Rogers fame was such that he got the call to appear with the rest of American music's upper echelon on 1985's 'We Are The World' charity single and he had a life outside of music too, with his Kenny Rogers Roasters restaurant franchise and the publication of several photography books which sprung from Rogers' life-long camera habit. It should be noted also that Rogers put his weight behind various charitable works including the construction of a centre dedicated to children with special needs in Missouri.

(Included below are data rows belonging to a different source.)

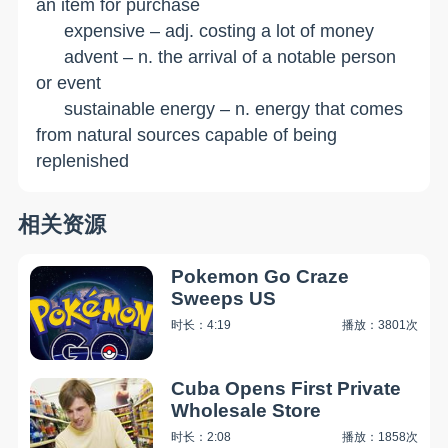
an item for purchase
expensive – adj. costing a lot of money
advent – n. the arrival of a notable person
or event
sustainable energy – n. energy that comes
from natural sources capable of being
replenished
相关资源
Pokemon Go Craze
Sweeps US
时长：4:19
播放：3801次
Cuba Opens First Private
Wholesale Store
时长：2:08
播放：1858次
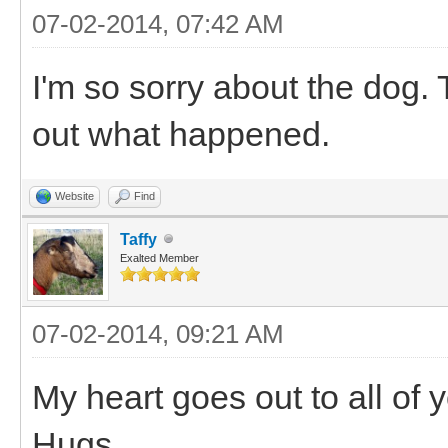
07-02-2014, 07:42 AM
I'm so sorry about the dog. T
out what happened.
Website
Find
Taffy
Exalted Member
07-02-2014, 09:21 AM
My heart goes out to all of 
Hugs.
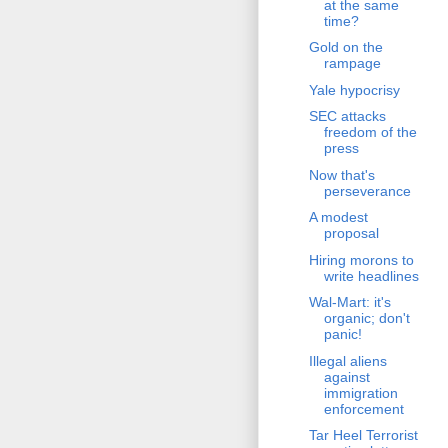
at the same
time?
Gold on the
rampage
Yale hypocrisy
SEC attacks
freedom of the
press
Now that's
perseverance
A modest
proposal
Hiring morons to
write headlines
Wal-Mart: it's
organic; don't
panic!
Illegal aliens
against
immigration
enforcement
Tar Heel Terrorist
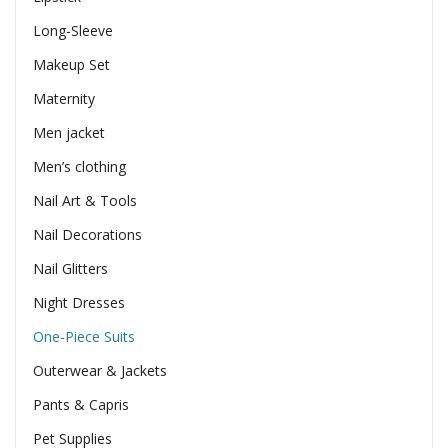
Long-Sleeve
Makeup Set
Maternity
Men jacket
Men’s clothing
Nail Art & Tools
Nail Decorations
Nail Glitters
Night Dresses
One-Piece Suits
Outerwear & Jackets
Pants & Capris
Pet Supplies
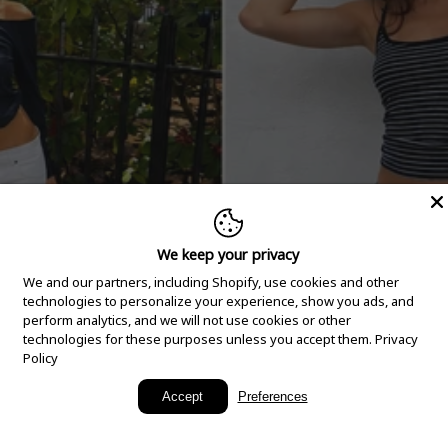
We keep your privacy
We and our partners, including Shopify, use cookies and other
technologies to personalize your experience, show you ads, and
perform analytics, and we will not use cookies or other
technologies for these purposes unless you accept them.
Privacy
Policy
New Arrivals
Accept
Preferences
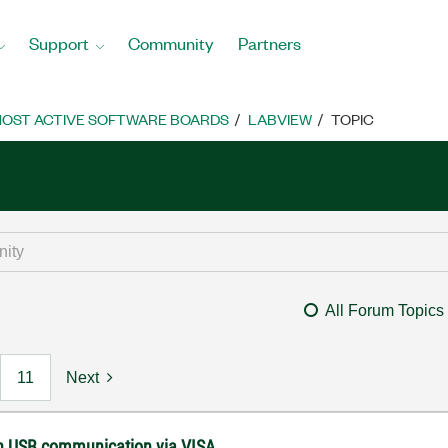
Support
Community
Partners
OST ACTIVE SOFTWARE BOARDS
LABVIEW
TOPIC
All Forum Topics
11
Next
with USB communication via VISA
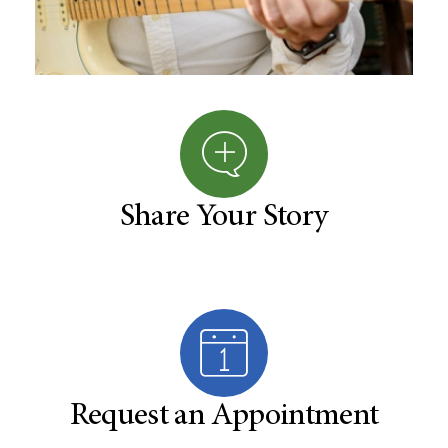
Share Your Story
Request an Appointment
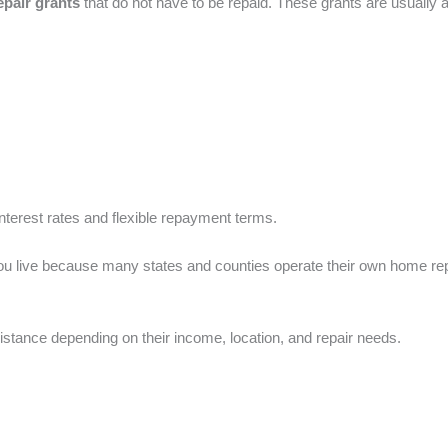
epair grants
that do not have to be repaid. These grants are usually
nterest rates and flexible repayment terms.
you live because many states and counties operate their own home re
istance depending on their income, location, and repair needs.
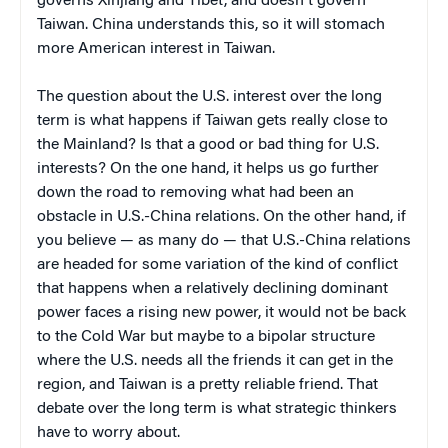
governs Xinjiang and Tibet, and doesn't govern
Taiwan. China understands this, so it will stomach
more American interest in Taiwan.
The question about the U.S. interest over the long
term is what happens if Taiwan gets really close to
the Mainland? Is that a good or bad thing for U.S.
interests? On the one hand, it helps us go further
down the road to removing what had been an
obstacle in U.S.-China relations. On the other hand, if
you believe — as many do — that U.S.-China relations
are headed for some variation of the kind of conflict
that happens when a relatively declining dominant
power faces a rising new power, it would not be back
to the Cold War but maybe to a bipolar structure
where the U.S. needs all the friends it can get in the
region, and Taiwan is a pretty reliable friend. That
debate over the long term is what strategic thinkers
have to worry about.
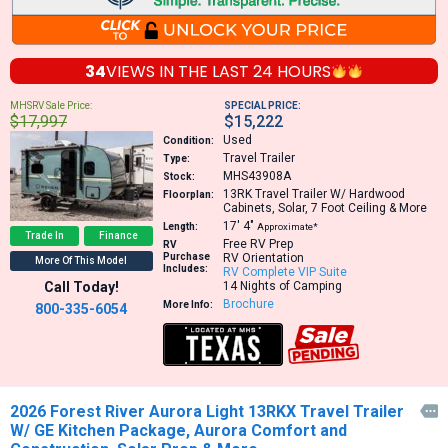
34
VIEWS IN THE
LAST 24 HOURS
MHSRV Sale Price:
SPECIAL PRICE:
$17,997
$15,222
Used
Condition:
Travel Trailer
Type:
MHS43908A
Stock:
13RK
Travel Trailer W/ Hardwood
Floorplan:
Cabinets, Solar, 7 Foot Ceiling & More
17′
4″
Length:
Approximate*
Trade In
Finance
Free RV Prep
RV
Purchase
RV Orientation
More Of This Model
Includes:
RV Complete VIP Suite
Call Today!
14 Nights of Camping
Brochure
More Info:
800-335-6054
2026 Forest River Aurora Light 13RKX Travel Trailer

W/ GE Kitchen Package, Aurora Comfort and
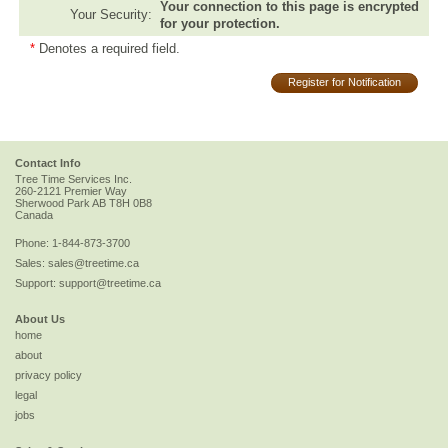
Your connection to this page is encrypted
Your Security:
for your protection.
*
Denotes a required field.
Register for Notification
Contact Info
Tree Time Services Inc.
260-2121 Premier Way
Sherwood Park
AB
T8H 0B8
Canada
Phone:
1-844-873-3700
Sales:
sales@treetime.ca
Support:
support@treetime.ca
About Us
home
about
privacy policy
legal
jobs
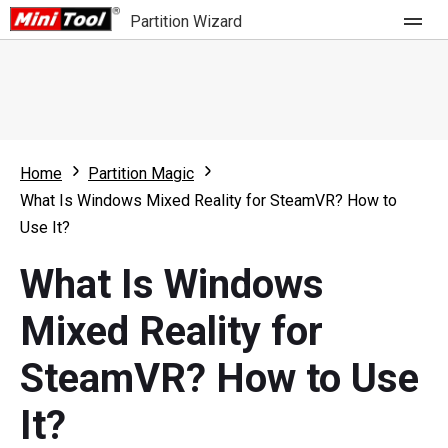
Partition Wizard
Store
For Home
Home
Partition Magic
Partition Wizard Free
For Business
What Is Windows Mixed Reality for SteamVR? How to
Partition Wizard Pro
Use It?
Feature
Partition Wizard Bootable
What Is Windows
What's New
Resource
Mixed Reality for
Comparison
User Manual
SteamVR? How to Use
Resize Partition
It?
Clone Disk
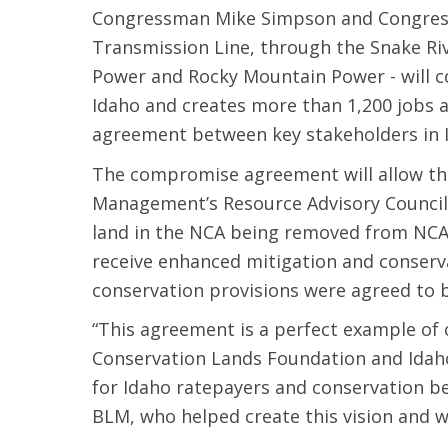
Congressman Mike Simpson and Congressm
Transmission Line, through the Snake Riv
Power and Rocky Mountain Power - will c
Idaho and creates more than 1,200 jobs a
agreement between key stakeholders in Id
The compromise agreement will allow the 
Management’s Resource Advisory Council 
land in the NCA being removed from NCA 
receive enhanced mitigation and conserv
conservation provisions were agreed to b
“This agreement is a perfect example of c
Conservation Lands Foundation and Idaho
for Idaho ratepayers and conservation ben
BLM, who helped create this vision and wi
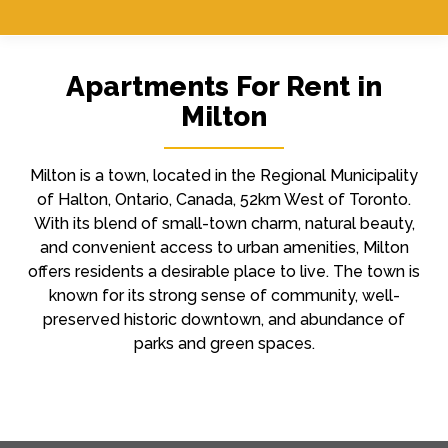
Apartments For Rent in
Milton
Milton is a town, located in the Regional Municipality
of Halton, Ontario, Canada, 52km West of Toronto.
With its blend of small-town charm, natural beauty,
and convenient access to urban amenities, Milton
offers residents a desirable place to live. The town is
known for its strong sense of community, well-
preserved historic downtown, and abundance of
parks and green spaces.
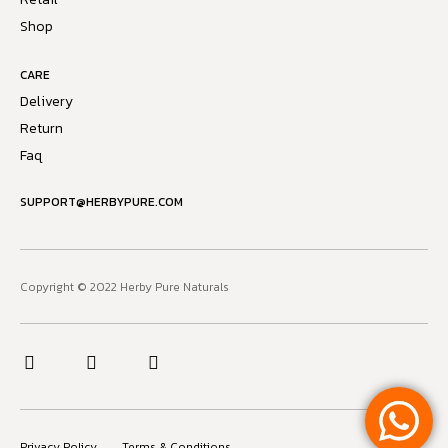
Shop
CARE
Delivery
Return
Faq
SUPPORT@HERBYPURE.COM
Copyright © 2022 Herby Pure Naturals
Privacy Policy
Terms & Conditions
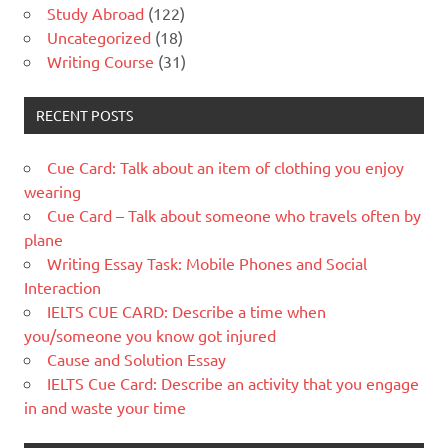
Study Abroad
(122)
Uncategorized
(18)
Writing Course
(31)
RECENT POSTS
Cue Card: Talk about an item of clothing you enjoy
wearing
Cue Card – Talk about someone who travels often by
plane
Writing Essay Task: Mobile Phones and Social
Interaction
IELTS CUE CARD: Describe a time when
you/someone you know got injured
Cause and Solution Essay
IELTS Cue Card: Describe an activity that you engage
in and waste your time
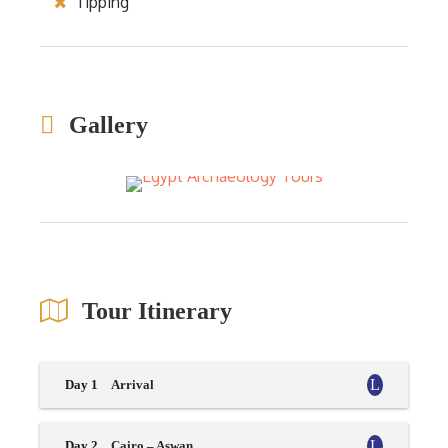
Tipping
Gallery
Tour Itinerary
Day 1
Arrival
Day 2
Cairo – Aswan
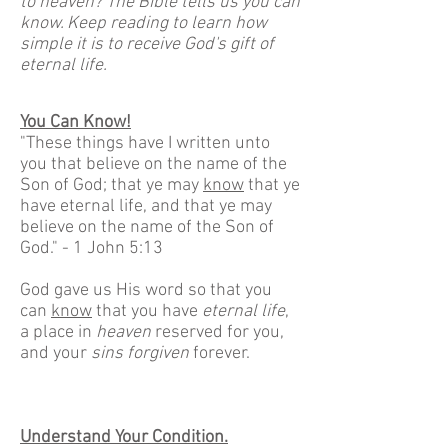
to heaven? The Bible tells us you can
know. Keep reading to learn how
simple it is to receive God's gift of
eternal life.
You Can Know!
"These things have I written unto
you that believe on the name of the
Son of God; that ye may
know
that ye
have eternal life, and that ye may
believe on the name of the Son of
God." - 1 John 5:13
God gave us His word so that you
can
know
that you have
eternal life
,
a place in
heaven
reserved for you,
and your
sins forgiven
forever.
Understand Your Condition.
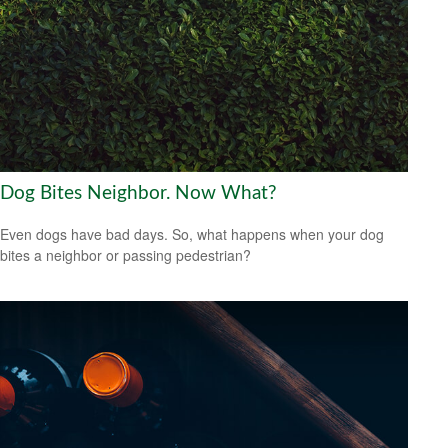
Dog Bites Neighbor. Now What?
Even dogs have bad days. So, what happens when your dog
bites a neighbor or passing pedestrian?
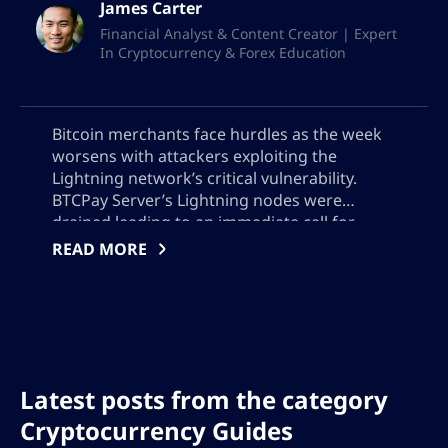
James Carter
Financial Analyst & Content Creator | Expert
In Cryptocurrency & Forex Education
Bitcoin merchants face hurdles as the week
worsens with attackers exploiting the
Lightning network’s critical vulnerability.
BTCPay Server’s Lightning nodes were
drained leading to an immediate call for
updates to version 2.4.2 or offline server
READ MORE
operations. The theft remains undisclosed,
adding a level of uncertainty to the safety of
Bitcoin transactions.
Latest posts from the category
Cryptocurrency Guides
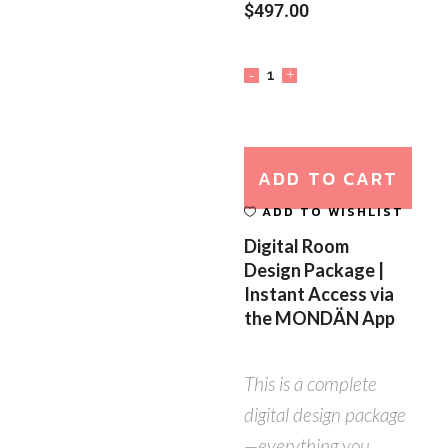
$
497.00
ADD TO CART
ADD TO WISHLIST
Digital Room
Design Package |
Instant Access via
the MONDÄN App
This is a complete
digital design package
—everything you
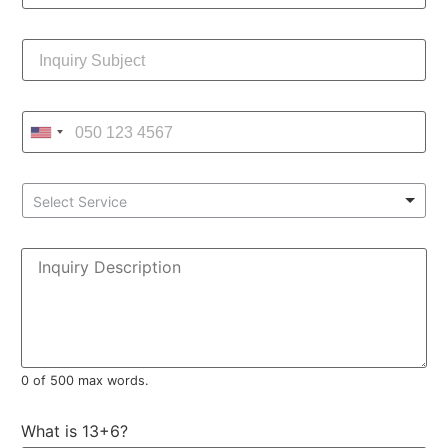
Select Service
0 of 500 max words.
What is 13+6?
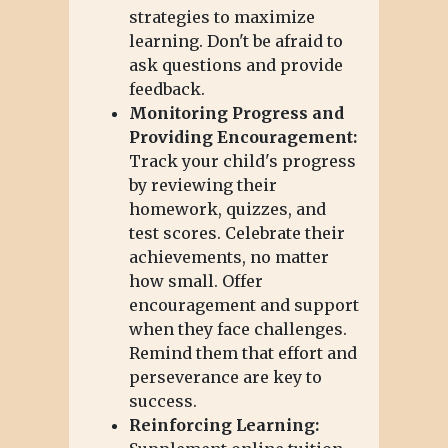
strategies to maximize
learning. Don't be afraid to
ask questions and provide
feedback.
Monitoring Progress and
Providing Encouragement:
Track your child's progress
by reviewing their
homework, quizzes, and
test scores. Celebrate their
achievements, no matter
how small. Offer
encouragement and support
when they face challenges.
Remind them that effort and
perseverance are key to
success.
Reinforcing Learning:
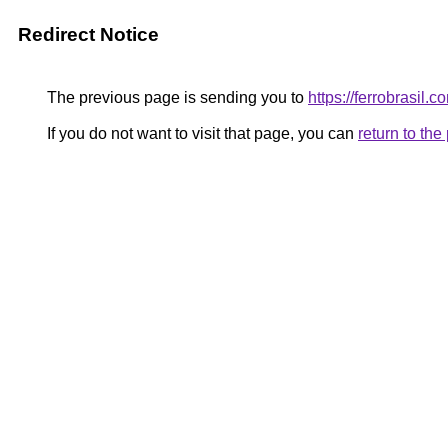
Redirect Notice
The previous page is sending you to
https://ferrobrasil.c
If you do not want to visit that page, you can
return to th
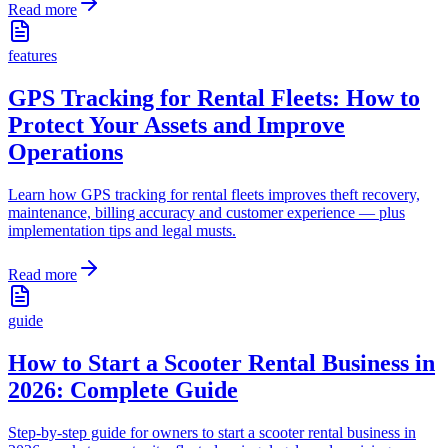
Read more
features
GPS Tracking for Rental Fleets: How to
Protect Your Assets and Improve
Operations
Learn how GPS tracking for rental fleets improves theft recovery,
maintenance, billing accuracy and customer experience — plus
implementation tips and legal musts.
Read more
guide
How to Start a Scooter Rental Business in
2026: Complete Guide
Step-by-step guide for owners to start a scooter rental business in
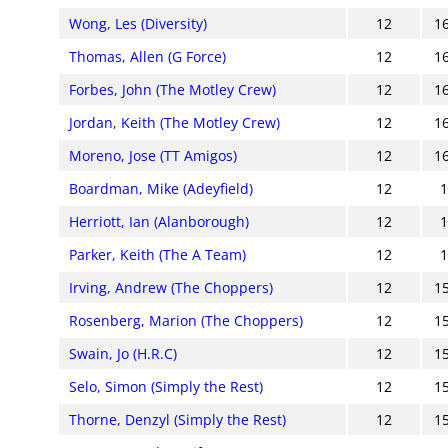
Wong, Les (Diversity)
12
1
Thomas, Allen (G Force)
12
1
Forbes, John (The Motley Crew)
12
1
Jordan, Keith (The Motley Crew)
12
1
Moreno, Jose (TT Amigos)
12
1
Boardman, Mike (Adeyfield)
12
Herriott, Ian (Alanborough)
12
Parker, Keith (The A Team)
12
Irving, Andrew (The Choppers)
12
1
Rosenberg, Marion (The Choppers)
12
1
Swain, Jo (H.R.C)
12
1
Selo, Simon (Simply the Rest)
12
1
Thorne, Denzyl (Simply the Rest)
12
1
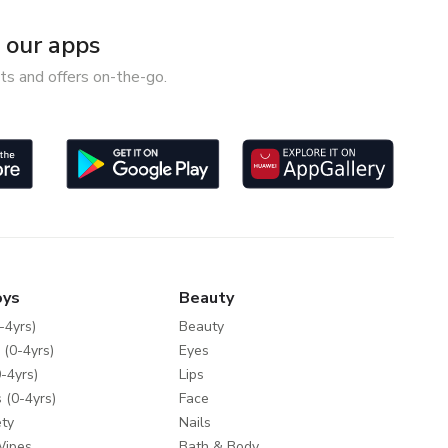
our apps
ts and offers on-the-go.
oys
Beauty
-4yrs)
Beauty
 (0-4yrs)
Eyes
-4yrs)
Lips
 (0-4yrs)
Face
ty
Nails
Wipes
Bath & Body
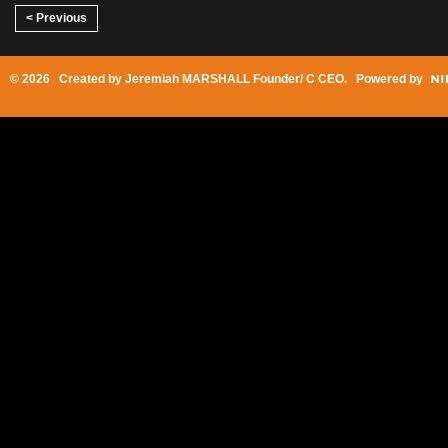
< Previous
© 2026 Created by
Jeremiah MARSHALL Founder/ C CEO
. Powered by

2013 was good to Rogers, he played a well-received set at Glastonbury in the traditional old timers slot, around tea-time on the Sunday, and, in the same year, he was inducted into the Country Music Hall Of Fame. He played his last live show in Nashville 2017 and guests included everyone from Kris Kristoffersson to The Flaming Lips. Old pal Dolly Parton also joined in, allowing these two country superstars to belt out 'Islands In The Stream' one last time. They just don't make them like that anymore.